Today, when I inhaled, your scent seemed like a distant memory. I was frightened. I couldn’t find you.
Today fear embraced me tight.
My memory was cheating on me. Or is it my senses?
Tears welled up in Adi’s eyes as he read his grandma’s diary.
He recollected those days of summer when he would go to his grandparents’ place and play with them and enjoy himself for one long month. He learnt the art of cooking from his Aji’s hands. Then came days when classes took up his holidays and he would rarely meet them. He moved out of the country and all that remained between him and his grandparents were those few phone calls on special occasions. But he longed for them; he treasured his memories. Aji fed him his favourite delicacies and taught him how to cook them as well. Now he had learnt to make them but they didn’t taste like Aji’s special. He longed to go back home, but work had him tied up in this unknown land away from home. He didn’t realise how time passed till he received the dreaded call from home. Aji had passed away.

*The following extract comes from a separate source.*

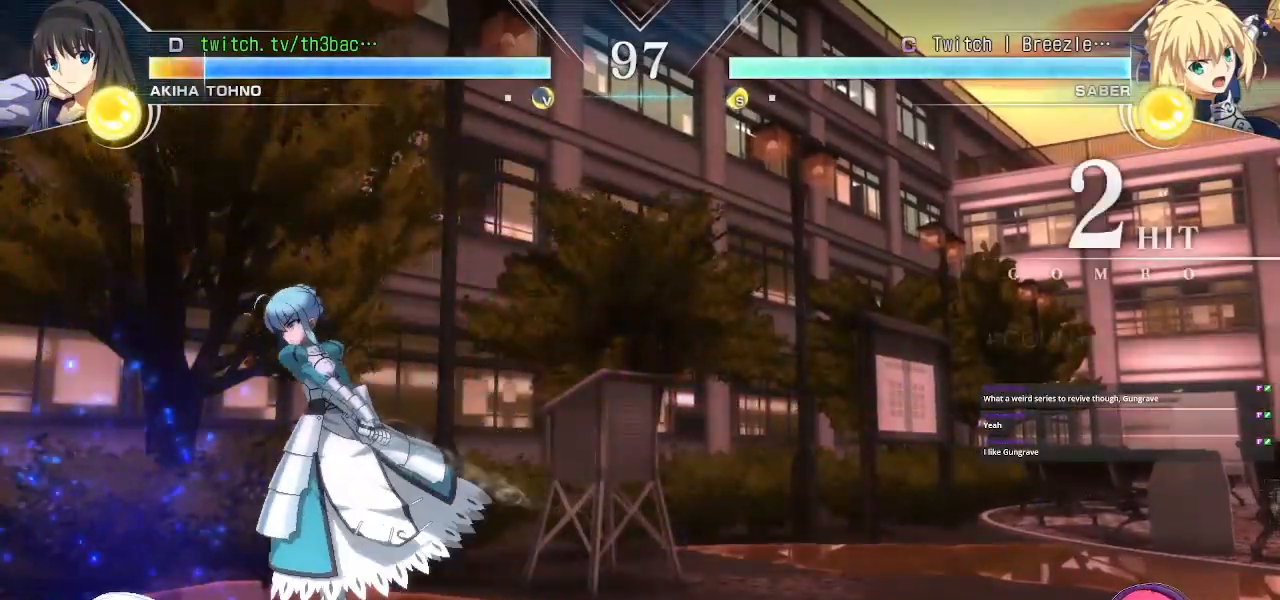
{"buttons": ["CIRCLE"], "left_stick": "down-left", "events": [[33, "CIRCLE", "up"], [250, "CIRCLE", "down"], [283, "CIRCLE", "up"], [317, "CIRCLE", "down"], [367, "CIRCLE", "up"], [500, "CIRCLE", "down"]]}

Adi was devastated. He packed his bags and left for home as soon as he could. As he stepped into his grandparents’ house, his gaze met that of his grandpa’s. Words failed both of them. The troubled wrinkles on his grandpa’s face brought tears to his face. They shared an understanding embrace.
Later that night, grandpa came up to him and sat beside him.
“Adi, did you know your Aji was a good writer?”
He shook his head. The last time he spent time with them, he was too young to know it.
“Well, here it is.” And his grandpa handed over a diary to him. The diary was from 1980, the year Adi was born. “Your Aji used to write whenever she thought about you. She missed you a lot in the last few years.” Grandpa smiled and left Adi alone with the diary.